Each year the players battle it out on the 1910 par- 69 Donald Ross layout that can be stretched to 6,228 yards. The course is a New England style course through and through with holes on the shorter side but greens that have enough bite to leave players shaking their heads as they head to the next tee box. On a yearly basis the greens that seem to have the sharpest teeth are the seventh and eighth.

“I remember there was one year when my dad was still involved (in the tournament) and he was setting the pins,” said Ellis. "The 7th green has almost a Y shape with a little plateau in the back, which is the center of the Y with a left side and ride side and then a crest in the middle. Well he put the pin in the place were the Y meets and when I was watching that day I saw a guy six putt it. I saw a guy who was on in two and ended up making an 11.“

In addition to the difficult 7th the shorter par-3 8th has given players headaches over the years. However as Ellis says, “they all sweat it out until they get by there and then you can see them relax a bit and get back to playing golf a bit.”
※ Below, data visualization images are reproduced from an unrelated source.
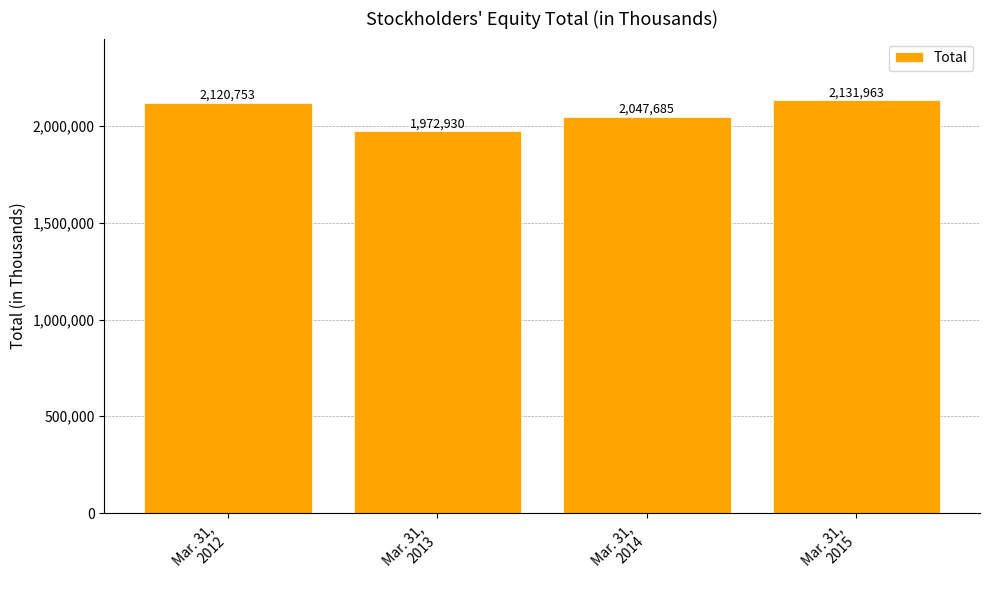

What is the value of the 3rd bar from the left?

2047685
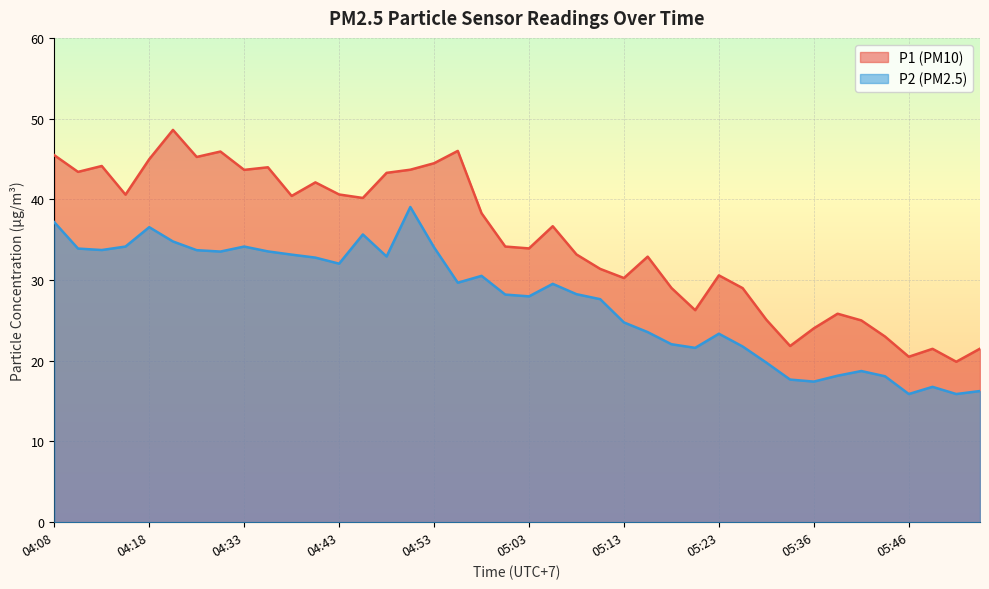

At which label is P1 closest to 34?

05:03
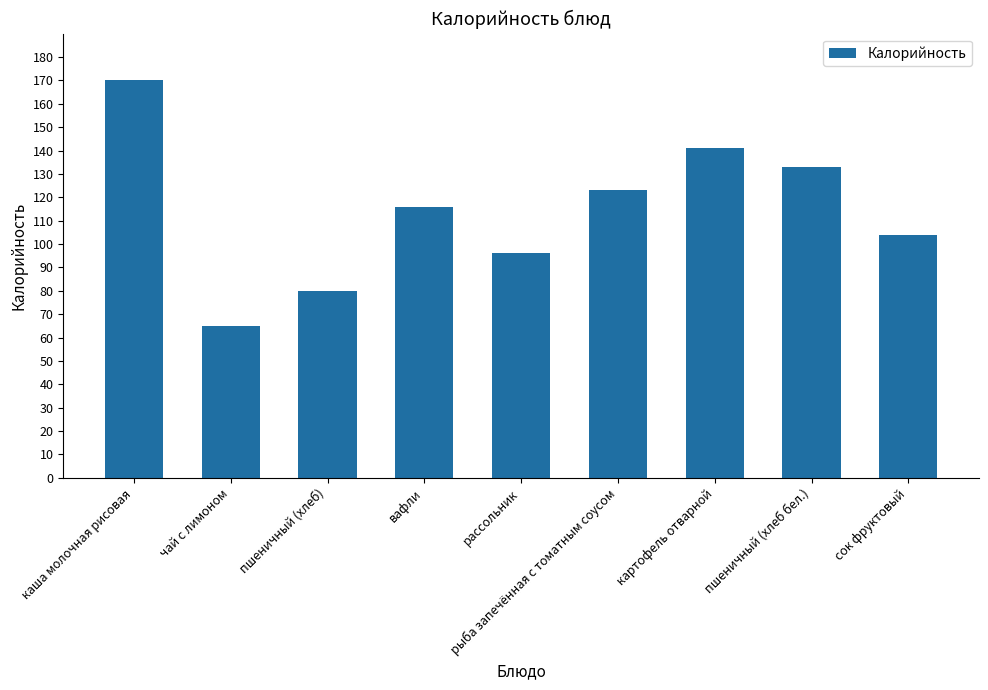

What is the label of the 8th bar from the left?

пшеничный (хлеб бел.)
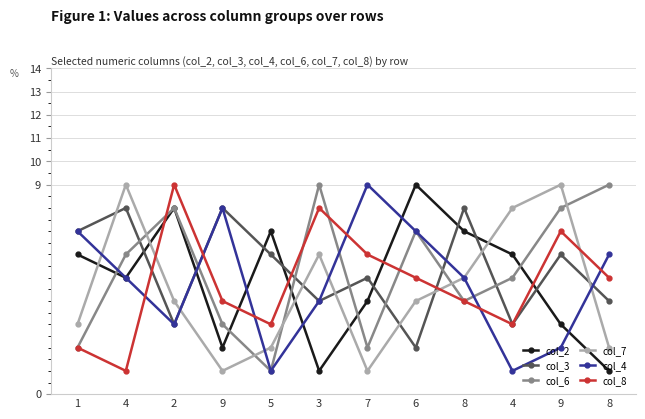

Is the value of col_7 at 6 greater than the value of col_4 at 9?

No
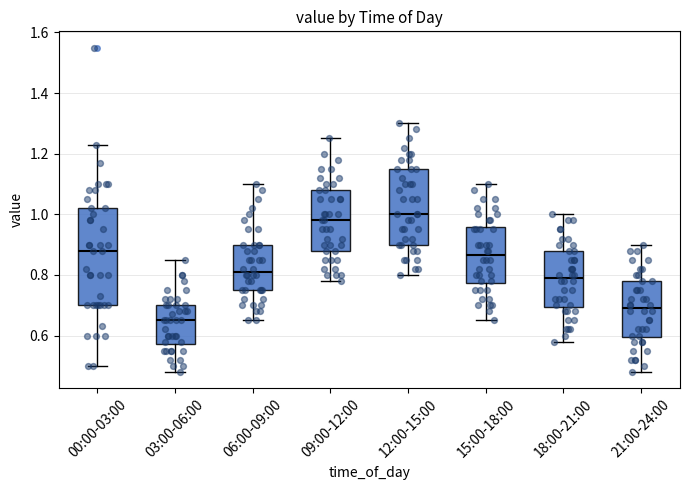

Which box's median line is the lowest?

03:00-06:00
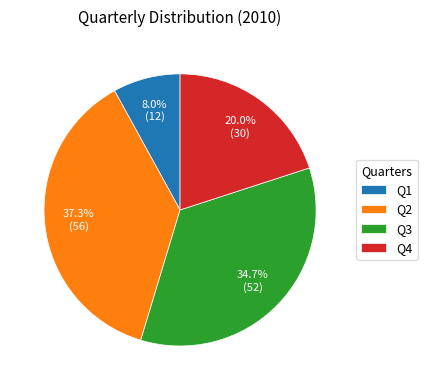

What is the total percentage of Q1 and Q4?

28.0%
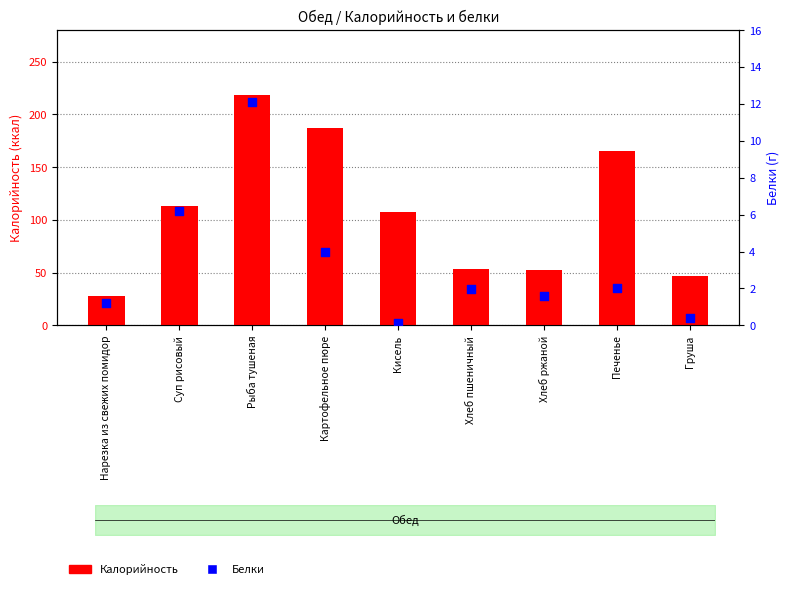

Which series reaches the minimum Y coordinate?

Белки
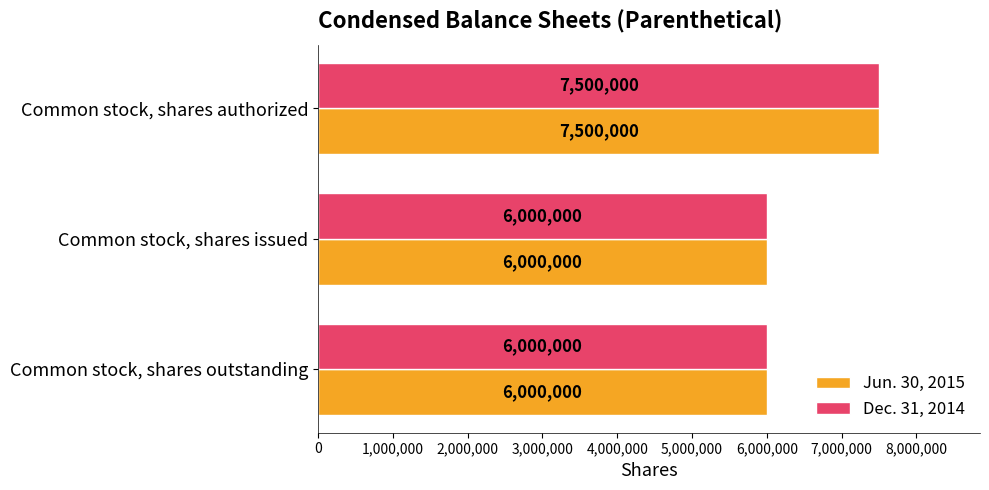

Is the value of Jun. 30, 2015 at Common stock, shares authorized greater than the value of Dec. 31, 2014 at Common stock, shares issued?

Yes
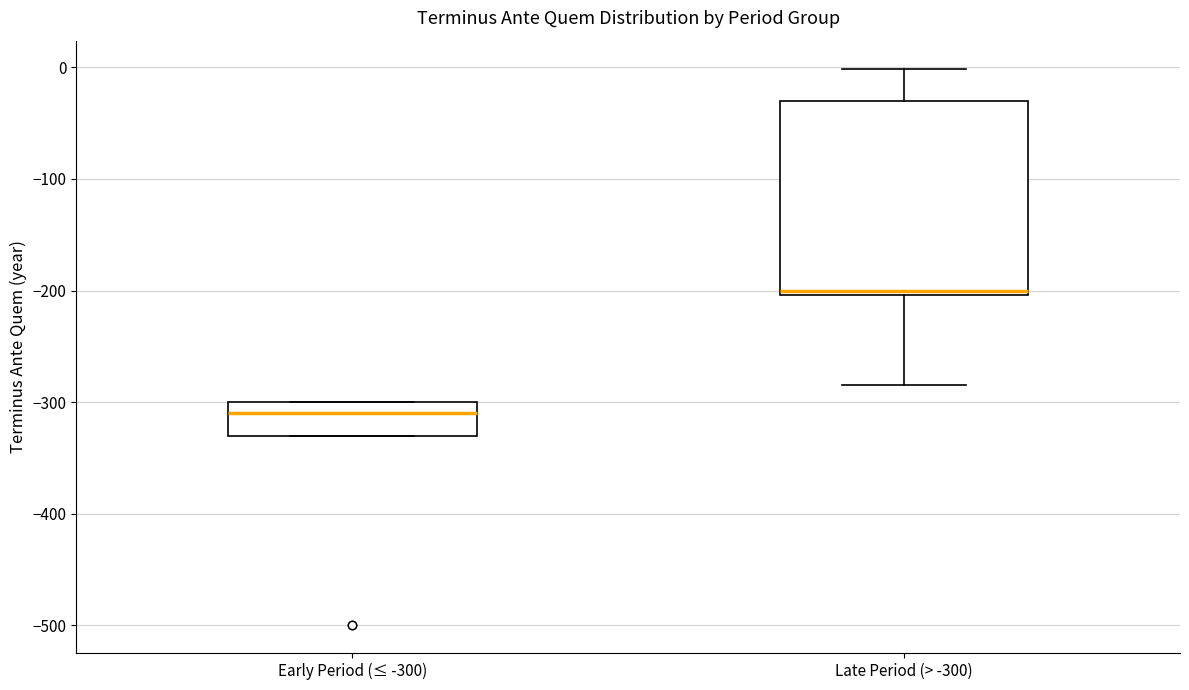

Reading left to right, read every box against the y-axis: the position of its median line, the range the box covers, and the ends of its whiskers. The values are not printed on the chart, so give them approximately, as read against the axis.

Early Period (≤ -300): median -310, box -330 to -300, whiskers -330 to -300
Late Period (> -300): median -200 (just above the box's lower edge), box -200 to -30, whiskers -280 to 0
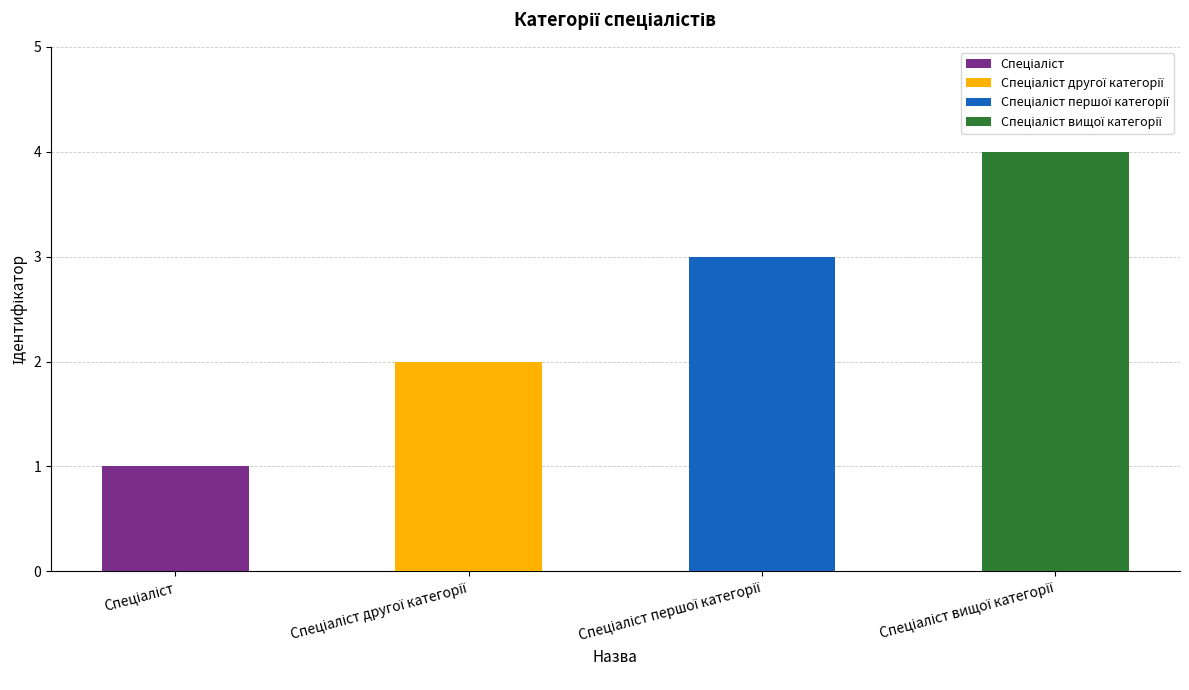

Where is the data nearest to the value 2?

Спеціаліст другої категорії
The future of the event is bright as the committee is attempting to extend the event to three days, a process that will take some time. They are also attempting to get the event nationally ranked which would mean that national points could be allotted to the players.

“Our goal is to start competing with the Northeast Amateur,” says Ellis of the tournaments plans. “I’ve talked to the Massachusetts Golf Association and we have strong support, they have always been a great asset to us.”

Until that happens the Hornblower Memorial is very happy with its position as one of the flagship events of northeast amateur golf. This year as always the field will be strong and the competition fierce when the tournament gets underway on Friday.

ABOUT THE Hornblower Memorial Invitational

Long running amateur invitational tournament named for Plymouth Country Club "Benefactor" Henry Hornblower who collaborated with the now defunct Pilgrim Hotel to create what is now Plymouth Country Club.

To create a resort complex, the hotel ceded enough land for 3 holes, Hornblower contributed enough for 6 more holes and Plymouth Country Club's first 9 hole course came to life. A brilliant investment advisor (founded Hornblower & Weeks, a leading investment firm in Boston) he not only drove his firm and his country club through the expansion in the 1920s, but even guided both through the perils of the Great Depression that followed. (More history is available on the tournament website.)